A couple of years after that, Diana and I would visit a couple of times, and after Simon was born, we moved to Orlando for a number of reasons. It was mostly weather, cost of living and job opportunities, but it didn't hurt to have theme parks, obviously. After scoping out the area, I really liked the area west and north of Disney, which just eight years ago was barely developed, compared to now. We ended up building two houses there.

I arrived here a week earlier to start a job, but within 24 hours of Simon and Diana arriving, we made our first trip to Magic Kingdom. It's not that I didn't appreciate the park pre-parenthood, but it was something different with a 3-year-old. To see his joy on the carousel and the train, and then meeting characters, those are really vivid memories. My inner theme park nerd also was pleased to see him so interested, even at that age, in how things worked. He would come home and arrange blocks on the floor to create "rides" with his cars, and use Lego wheels to pretend they advanced the cars.

Because we're so close, and our friends from around the country tend to all visit here eventually, having annual passes seems like a required cost of living. While we love a lot of Disney's IP, particularly the Star Wars and Marvel stuff, I'm not sure that I would consider any of us Disney "nuts." But when your backyard playground is WDW, well, that's where you go. The various Epcot festivals, especially Food & Wine, are annual happy times for us, filled with food, music (well, most years) and friends. We literally go there for lunch now and then.

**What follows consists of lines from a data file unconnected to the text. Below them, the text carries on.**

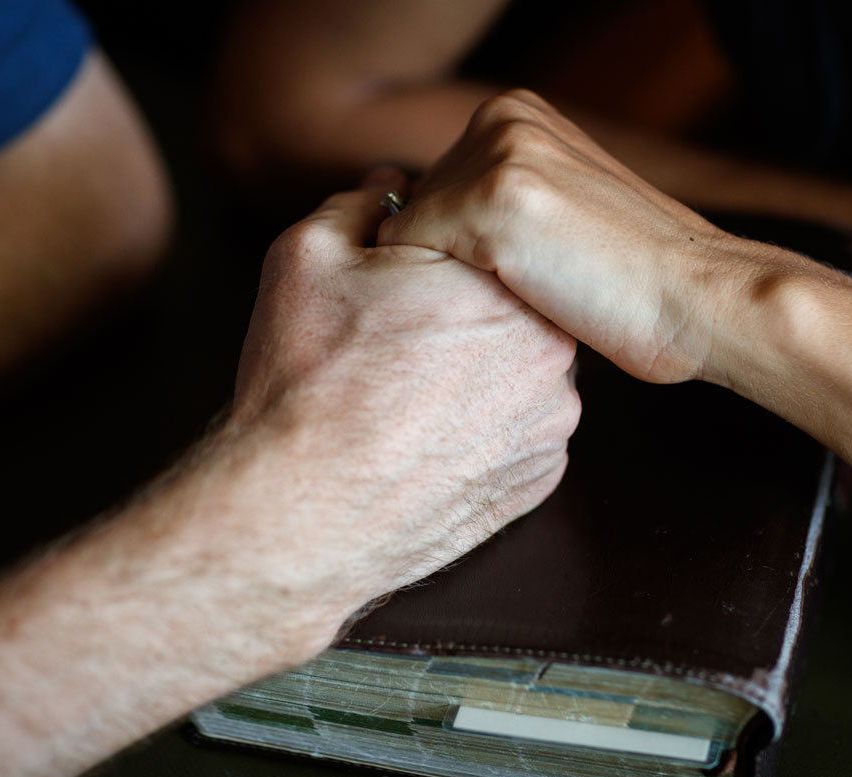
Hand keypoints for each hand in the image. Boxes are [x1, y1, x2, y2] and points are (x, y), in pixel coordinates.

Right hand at [226, 167, 579, 623]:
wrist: (299, 516)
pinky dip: (482, 433)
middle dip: (460, 318)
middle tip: (395, 345)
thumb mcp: (309, 256)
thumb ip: (363, 203)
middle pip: (509, 313)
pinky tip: (426, 440)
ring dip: (476, 377)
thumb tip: (394, 185)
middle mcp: (551, 356)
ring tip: (404, 400)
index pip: (485, 250)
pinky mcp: (538, 484)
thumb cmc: (303, 382)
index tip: (394, 289)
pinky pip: (519, 436)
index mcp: (507, 286)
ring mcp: (551, 428)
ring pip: (519, 376)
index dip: (432, 264)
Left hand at [377, 90, 788, 384]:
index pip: (432, 188)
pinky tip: (498, 310)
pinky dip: (430, 293)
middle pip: (414, 206)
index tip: (504, 282)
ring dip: (437, 280)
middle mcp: (502, 117)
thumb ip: (494, 201)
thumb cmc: (630, 279)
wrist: (697, 298)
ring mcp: (496, 154)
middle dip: (442, 260)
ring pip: (405, 233)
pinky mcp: (490, 199)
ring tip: (517, 302)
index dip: (453, 249)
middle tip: (516, 296)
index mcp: (517, 113)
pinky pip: (404, 253)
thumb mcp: (556, 211)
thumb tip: (408, 229)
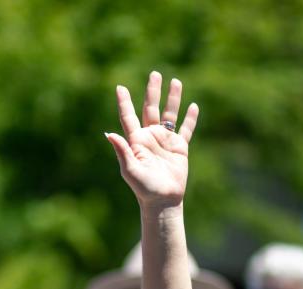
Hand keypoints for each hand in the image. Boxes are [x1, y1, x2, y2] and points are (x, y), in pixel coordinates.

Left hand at [105, 71, 198, 209]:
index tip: (120, 87)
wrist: (163, 200)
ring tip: (176, 81)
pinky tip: (193, 106)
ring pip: (170, 115)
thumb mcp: (131, 170)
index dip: (124, 102)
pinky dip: (190, 118)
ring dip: (173, 99)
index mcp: (136, 141)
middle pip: (151, 109)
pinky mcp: (180, 148)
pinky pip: (186, 129)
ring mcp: (165, 141)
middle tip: (154, 74)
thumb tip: (109, 134)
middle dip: (153, 91)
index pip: (129, 117)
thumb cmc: (144, 188)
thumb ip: (122, 151)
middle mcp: (150, 137)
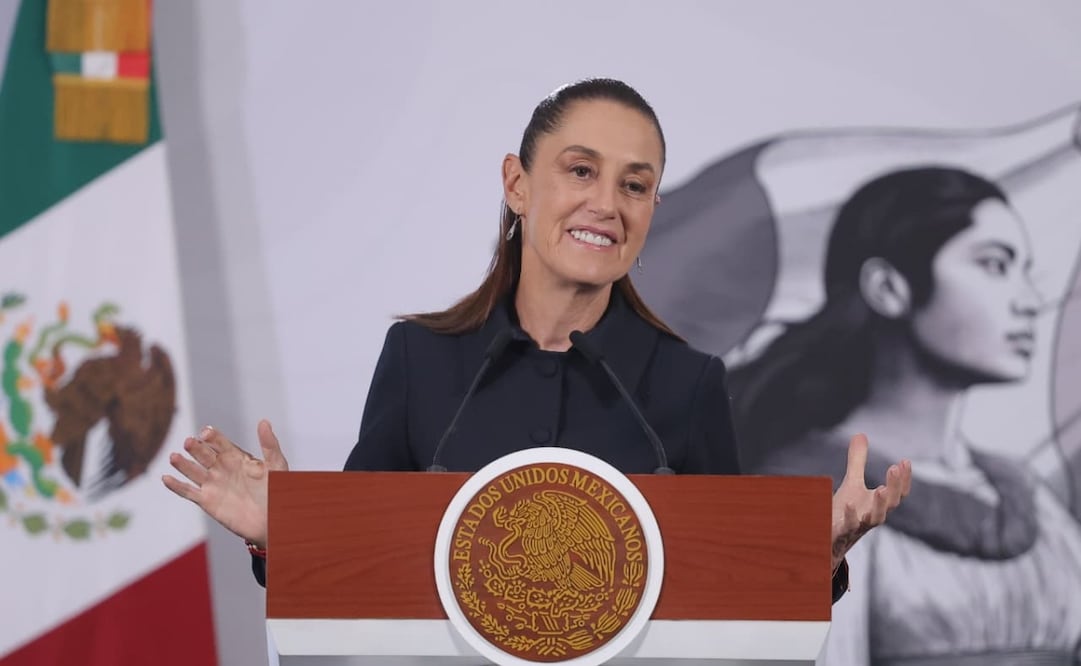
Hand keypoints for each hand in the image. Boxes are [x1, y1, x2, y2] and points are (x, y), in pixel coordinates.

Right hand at [162, 420, 287, 548]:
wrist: (273, 521)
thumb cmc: (278, 491)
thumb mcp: (276, 465)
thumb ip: (269, 444)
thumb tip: (263, 421)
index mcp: (237, 457)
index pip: (221, 443)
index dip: (213, 438)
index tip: (206, 432)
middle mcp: (222, 468)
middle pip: (204, 455)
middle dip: (196, 448)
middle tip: (189, 442)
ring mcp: (213, 484)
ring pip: (193, 471)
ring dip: (183, 464)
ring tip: (174, 457)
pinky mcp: (207, 501)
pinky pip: (188, 492)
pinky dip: (176, 486)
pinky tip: (166, 478)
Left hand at [830, 433, 910, 571]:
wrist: (832, 538)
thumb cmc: (846, 511)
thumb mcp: (852, 483)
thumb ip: (857, 461)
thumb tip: (861, 434)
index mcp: (879, 503)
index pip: (898, 492)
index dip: (904, 479)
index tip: (905, 461)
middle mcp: (873, 515)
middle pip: (891, 503)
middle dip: (895, 486)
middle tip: (894, 467)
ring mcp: (859, 525)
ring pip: (876, 519)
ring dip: (880, 504)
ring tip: (881, 489)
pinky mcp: (842, 532)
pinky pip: (849, 526)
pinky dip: (850, 516)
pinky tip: (848, 503)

It's really amazing how much the parks have changed since we moved here in 2013. Back then, Seven Dwarfs wasn't even done yet at Magic Kingdom. They're still working on Tron over there. Animal Kingdom added the entire Avatar area. Hollywood Studios added all of the Toy Story and Star Wars Galaxy's Edge lands, plus Mickey and Minnie's Runaway Railway. Epcot was mostly stagnant other than adding another Soarin' theater, but then they blew away the entire center of the former Future World, added Remy's Ratatouille Adventure in France, and we're waiting for the Guardians of the Galaxy ride and the new areas in the middle. It seems like the "fans" hate all of the change, but I love it.

There's a lot of debate out there right now about the cost of what Disney offers, and whether or not they're outpricing some segment of the population. People have strong emotional feelings about the rat, and while I wouldn't broadly call it entitlement, a visit to Disney World does seem like an American rite of passage. It's a capital intensive business to be in, and the product seems to be good enough that people are finding a way to pay whatever it costs, because the parks aren't getting less popular (pandemic aside). I think we may take it for granted a bit, to see epic fireworks, get Dolewhip or ride Space Mountain, for little reason other than it's Tuesday. But pricing is relative. Compare the cost of a day at Disney to things like concerts, stage shows, sporting events, etc., and I think a day at the park is priced about right relative to those things.

Lots of exciting things right now, with the new night time shows at Epcot and Magic Kingdom, and the holidays aren't far off. Given the warm weather, it's hard for outside to "feel" like the holidays here without a theme park visit. I'm really looking forward to that. I also can't wait to see Spaceship Earth with its new lighting package, while under-glow monorails drive around it.

Happy anniversary, Walt Disney World. It's a bummer your namesake never got to see it open, let alone what it has become today.